Window on Eurasia: Economic Crisis Puts Moscow, Russian Regions on Collision Course

Paul Goble

Vienna, October 30 – Moscow and Russia’s regions are now on a collision course, one in which the regions, in many cases devastated by the economic crisis, need more resources and authority to cope, are confronted by a central government which is further tightening control over revenues even as it holds regional leaders responsible for solving problems in their areas.
Most commentators on the situation in Russia have focused either on the problems of individual company towns – the so-called Pikalevo problem – or on the economic situation in the country as a whole. But statistics published by Russian state statistics administration yesterday highlight just how differently the economic crisis has hit different regions.
For the country as a whole, industrial production has fallen ten percent and per capita incomes four to five percent over the last year, but these figures conceal as much as they reveal, an article in “Nezavisimaya gazeta” points out, regarding “the serious consequences of the crisis in Russia’s regions” (www.ng.ru/economics/2009-10-30/1_crisis.html).
In many oblasts, the statistics administration said, the monetary incomes of people have declined “more than 20 percent, retail trade has fallen “15 percent or more, industrial production has fallen 25 percent, and “electricity use – the most reliable indicator of economic activity has fallen in a number of industrial oblasts 30 percent or more.”

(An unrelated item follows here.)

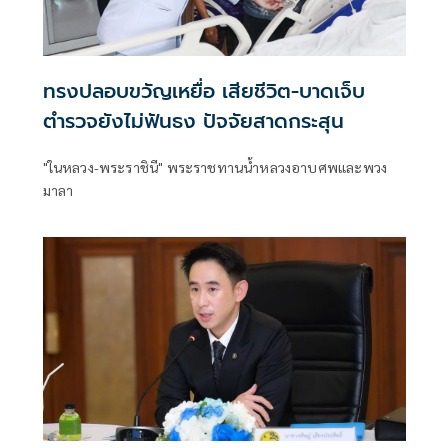
ทรงปลอบขวัญเหยื่อ เสียชีวิต-บาดเจ็บ
ตำรวจยังไม่ฟันธง ปัจจัยสาดกระสุน
"ในหลวง-พระราชินี" พระราชทานน้ำหลวงอาบศพและพวง
มาลา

Among the federal subjects which have suffered the most from the economic crisis, “Nezavisimaya” reports on the basis of the Rosstat figures, are Ivanovo, Vologda, Kemerovo, Kostroma, Yaroslavl, Vladimir and Tomsk oblasts, and the Yamalo-Nenets and Khanty-Mansiisk autonomous districts.
Such variations, experts tell the Moscow paper, “require a broadening of the authority and resources of local governments, but the federal powers that be are tightening financial centralization, in this way depriving the regions of the stimuli needed for the realization of individual anti-crisis programs.”

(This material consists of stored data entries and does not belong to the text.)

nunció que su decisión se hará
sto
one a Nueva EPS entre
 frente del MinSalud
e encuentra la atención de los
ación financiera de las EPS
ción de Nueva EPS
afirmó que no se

Indeed, these experts say that they “do not believe that a single set of anti-crisis measures, dictated from the federal Center will give the desired results. One reason for that is that regional leaders, given Moscow’s financial policies, have little incentive to increase production beyond what is necessary to keep things quiet.
According to Sergey Valentey, the head of the Center of the Economics of Federal Relations of the Moscow Institute of Economics, the central government’s approach sends a clear message to regional leaders, “the more you earn, the more [the powers that be in Moscow] will take away,” leaving the regional leaders and the regional populations in much the same place.
The specialists “Nezavisimaya” spoke with in preparing this article say that they do not expect either mass out-migration from the hardest hit regions, although Summy Telekom director Oleg Leonov said that “the arrival of the more dynamic and professional cadres in Moscow will likely continue,” another flow that will leave the regions still worse off.
Despite all this, the paper says, Russian sociologists “still do not expect mass organized protests.” Lyudmila Presnyakova of the Public Opinion Foundation said that most Russians are simply cutting back their expenditures rather than thinking about moving or taking part in protests to improve their situation.
But if the situation deteriorates or if protests in the company towns forces Moscow to send money and not just troops, such calculations could change, prompting regional elites to combine to demand an end to unfunded liabilities or regional populations to demonstrate against what “Nezavisimaya gazeta” describes as “a knockout blow” to those outside of the Russian capital.